Он произнес эти слова с большим чувством. Слова отказа, уже готовые было слететь с губ Шимоны, остались невысказанными, а герцог между тем продолжал:
— Вы, вероятно, догадываетесь, что я мог бы — и хотел бы — еще многое сказать. Но я обещал Красавцу Бардсли, когда обращался к нему со своей просьбой, что вы покинете мой дом такой же невинной и чистой, какой вошли в него.
Глаза Шимоны сверкнули. Краска залила ее лицо.
— И я сдержу свое слово, — твердо сказал герцог. — Но вы даже представить себе не можете, насколько трудно это сделать! О, как бы я хотел сжать вас в своих объятиях и сказать, что вы — самая прекрасная женщина, которая когда-либо встречалась мне в жизни!..
— О, прошу вас… Это н-неправда… — запинаясь, пробормотала Шимона.
— Нет, это истинная правда, клянусь вам! — страстно возразил герцог. — Но я связан словом и ни за что на свете его не нарушу. И последнее, о чем я хочу спросить у вас: когда мы снова увидимся?
Шимона глубоко вздохнула.
— Никогда! Мы больше никогда не увидим друг друга…
— Вы говорите это серьезно?
— Это… это невозможно!.. Я не могу вам всего объяснить, но повторяю — это невозможно…
— И вы не примете моего предложения?
Шимона отрицательно покачала головой:
— Нет, ваше сиятельство. Я знаю, что вы предложили это от души, но мне больше ничего не нужно. Вы и так были очень щедры.
— Вы имеете в виду эти несчастные пятьсот гиней? — спросил герцог. — Мое дорогое дитя, неужели вы считаете, что такой ничтожной суммы хватит надолго?
— Мне этого достаточно, — снова твердо повторила Шимона.
В этот момент она вспомнила, что ведь ее отец тоже получит причитающиеся ему пятьсот гиней, и все эти деньги вместе дадут ему возможность пробыть за границей по крайней мере полгода.

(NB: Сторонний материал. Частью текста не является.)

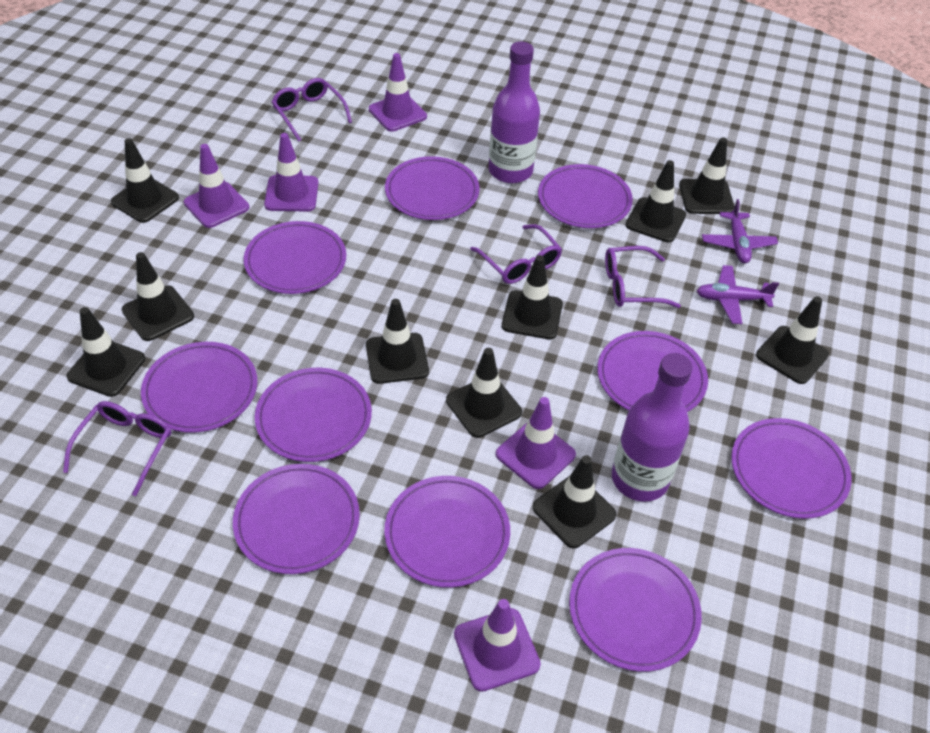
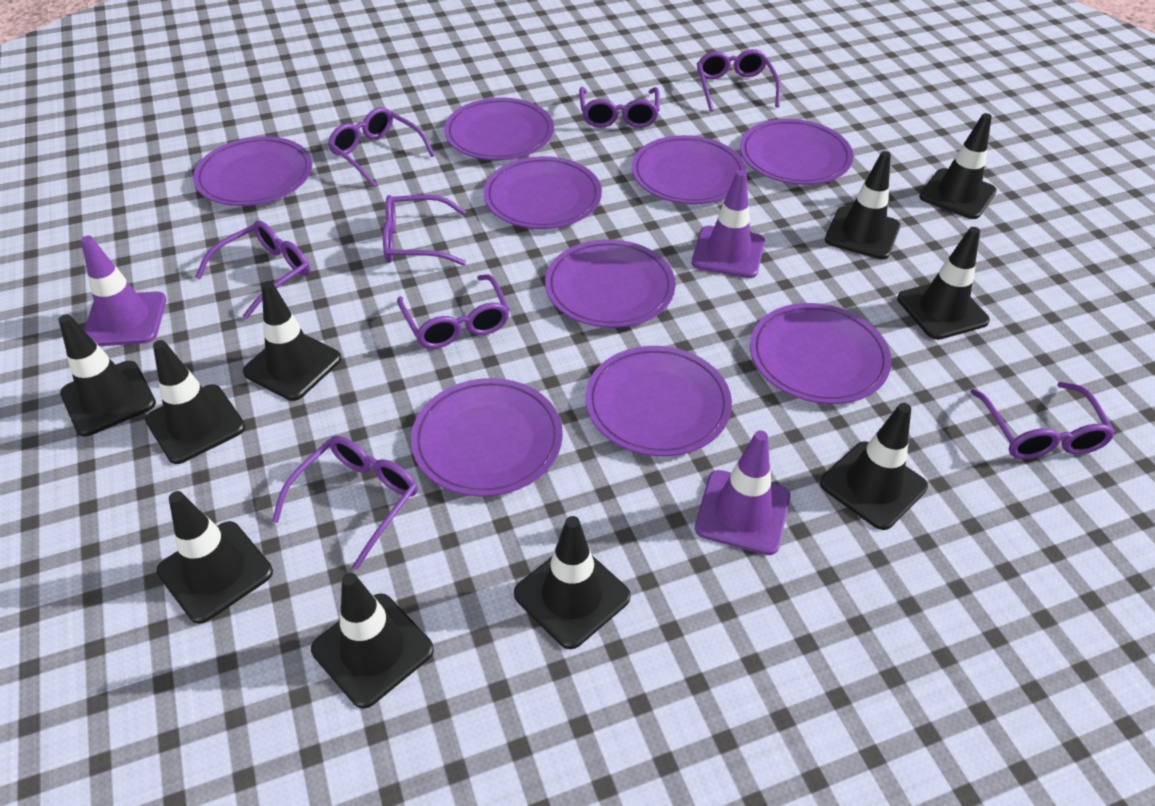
purple bottle: [489,41,540,183] [612,353,692,502] = 2 -> none = 0
purple glasses: [63,401,171,496] [271,78,352,142] [470,224,562,284] [605,246,681,308] = 4 -> [195,220,310,319] [272,436,417,570] [328,107,435,188] [383,195,466,266] [397,274,510,349] [579,87,660,128] [697,49,781,112] [970,382,1115,459] = 8
purple plane: [697,265,779,324] [702,199,778,263] = 2 -> none = 0
purple plate: [141,342,257,433] [233,464,360,574] [244,221,346,294] [255,368,372,462] [384,476,510,588] [385,156,480,220] [538,164,633,228] [569,548,702,672] [597,331,708,412] [731,418,852,519] = 10 -> [193,136,312,206] [411,378,563,497] [444,98,554,160] [484,156,602,229] [545,239,676,328] [586,346,732,456] [632,135,747,204] [740,119,854,185] [750,303,892,404] = 9
purple traffic cone: [184,144,249,228] [264,133,318,212] [369,53,427,132] [454,599,541,692] [496,397,576,489] = 5 -> [81,236,166,346] [692,170,765,278] [695,430,790,555] = 3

— Достаточно для чего? — спросил герцог.
Шимона промолчала, и герцог воскликнул почти гневно:
— Ну почему вы ведете себя так загадочно? Почему смущаете мой покой, не давая никаких объяснений? Вы собираетесь уйти отсюда, оставив меня в полнейшем неведении относительно вас. Я по-прежнему знаю о вас не больше, чем в ту минуту, когда вы впервые переступили мой порог!

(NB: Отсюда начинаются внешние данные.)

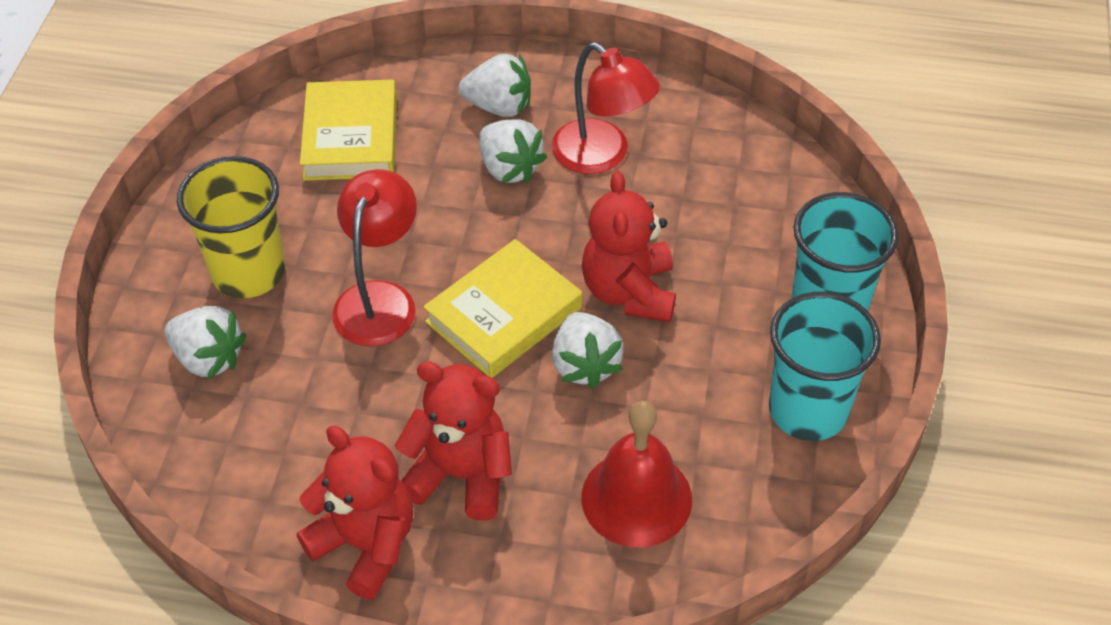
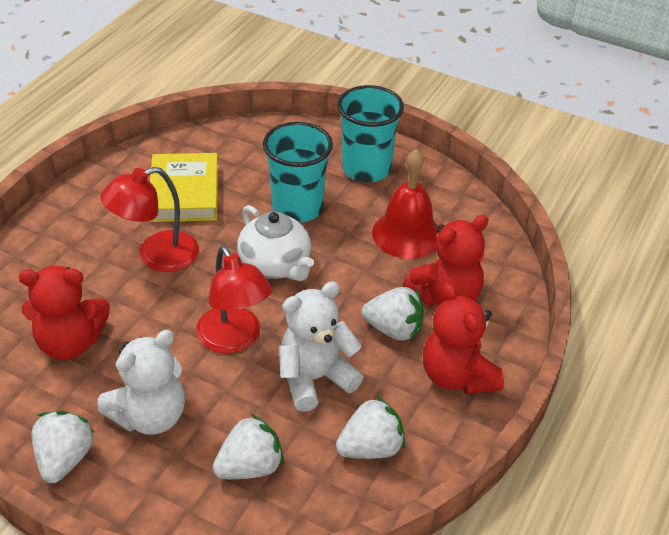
white teapot: none = 0 -> [237,205,314,281] = 1
white teddy bear: none = 0 -> [98,330,185,435] [279,281,363,412] = 2
yellow book: [300,79,397,181] [423,239,582,378] = 2 -> [149,153,218,222] = 1
yellow cup: [177,156,285,298] = 1 -> none = 0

Шимона снова ничего не ответила, а герцог, немного подумав, сказал:
— Впрочем, это не совсем так. За эти дни я узнал о вас очень много. О вашем характере, вашей натуре, вашем очаровании и… чистоте.
Он сжал руку в кулак и с силой ударил по каминной полке.
— Зная о моих чувствах к вам, неужели вы в самом деле полагаете, что можете завтра просто исчезнуть из моей жизни и я больше никогда вас не увижу? Это невозможно! Совершенно невозможно!
— И все же… вам придется… с этим смириться…
Помолчав немного, Шимона добавила:
— Впрочем, если для вас это важно… я могу обещать… не поступать на сцену.